Gesù Cristo, oggi a naso direi il giorno peggiore in quanto a numero.
Correggetemi se sbaglio: oltre 3000 contagi in più, i morti di ieri pari se non addirittura superiori ai guariti.
Una strage, praticamente.


----------



## Swaitak (15 Marzo 2020)

siamo in alto mare, altro che 3 aprile


----------



## Wetter (15 Marzo 2020)

Solo ha scritto:


> Oggi boom di morti, eppure posti in TI ce ne sono ancora.
> 
> Mancano le ambulanze per il trasporto? Boh.
> 
> ...



Quanti nuovi contagi oggi?


----------



## Darren Marshall (15 Marzo 2020)

Admin ha scritto:


> Come comunicato da Borrelli, nel bollettino di guerra giornaliero, i contagi totali da coronavirus in Italia sono a quota 20603. I morti, solo ieri, ben 368.in totale 1809 morti. I guariti 2335 totali.

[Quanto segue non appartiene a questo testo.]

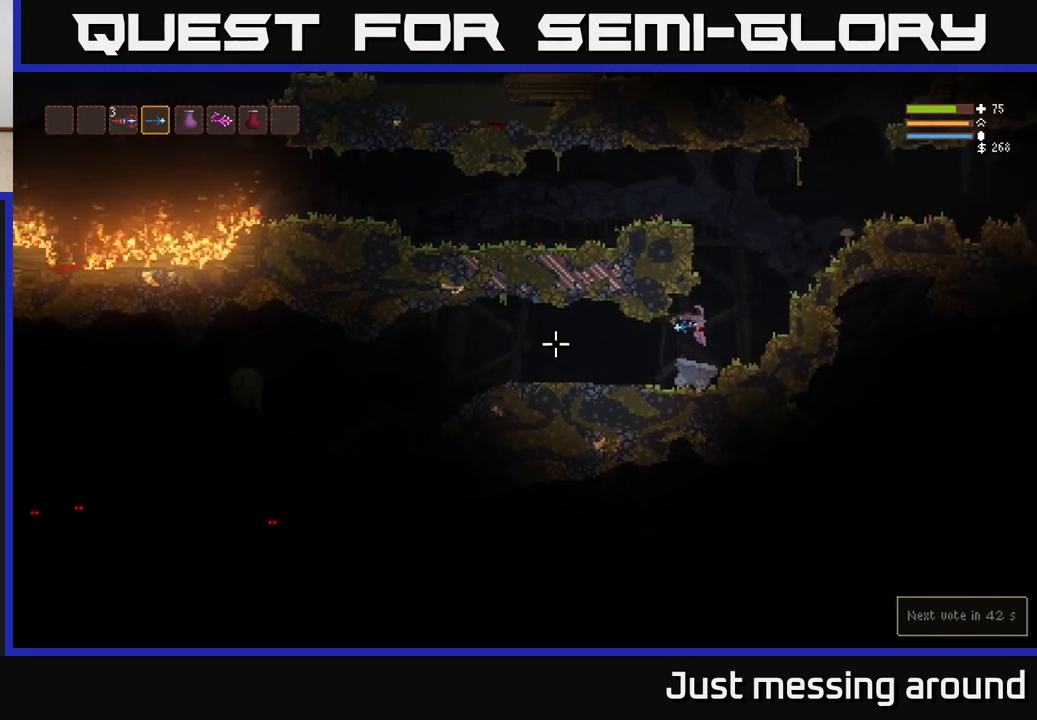
{"buttons": [], "left_stick": "up-left", "right_stick": "left", "events": [[133, "left_stick", "center"], [350, "R3", "down"], [467, "R3", "up"], [483, "left_stick", "up-left"]]}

Cioè, 368 morti in sole 24?


----------



## Darren Marshall (15 Marzo 2020)

Tobi ha scritto:


> una carneficina annunciata, qua si andrà avanti cosi almeno fino a fine aprile. minimo. Quanti contaggi in piu oggi? almeno se limitiamo quelli si limitano i morti e la gente a scaglioni si potrà curare nelle TI altrimenti arriviamo a 10.000 morti



2.800 contagiati in più oggi


----------



## __king george__ (15 Marzo 2020)

Igniorante ha scritto:


> Gesù Cristo, oggi a naso direi il giorno peggiore in quanto a numero.
> Correggetemi se sbaglio: oltre 3000 contagi in più, i morti di ieri pari se non addirittura superiori ai guariti.
> Una strage, praticamente.



i morti sono molti più di ieri
i contagi sono circa 60 più rispetto a ieri
i guariti sono meno di ieri

giornata pessima anche se almeno la curva dei contagi non è salita troppo…


----------



## Swaitak (15 Marzo 2020)

Wetter ha scritto:


> Quanti nuovi contagi oggi?



2853


----------



## __king george__ (15 Marzo 2020)

c'è il record assoluto di morti in Italia credo (in 24 ore)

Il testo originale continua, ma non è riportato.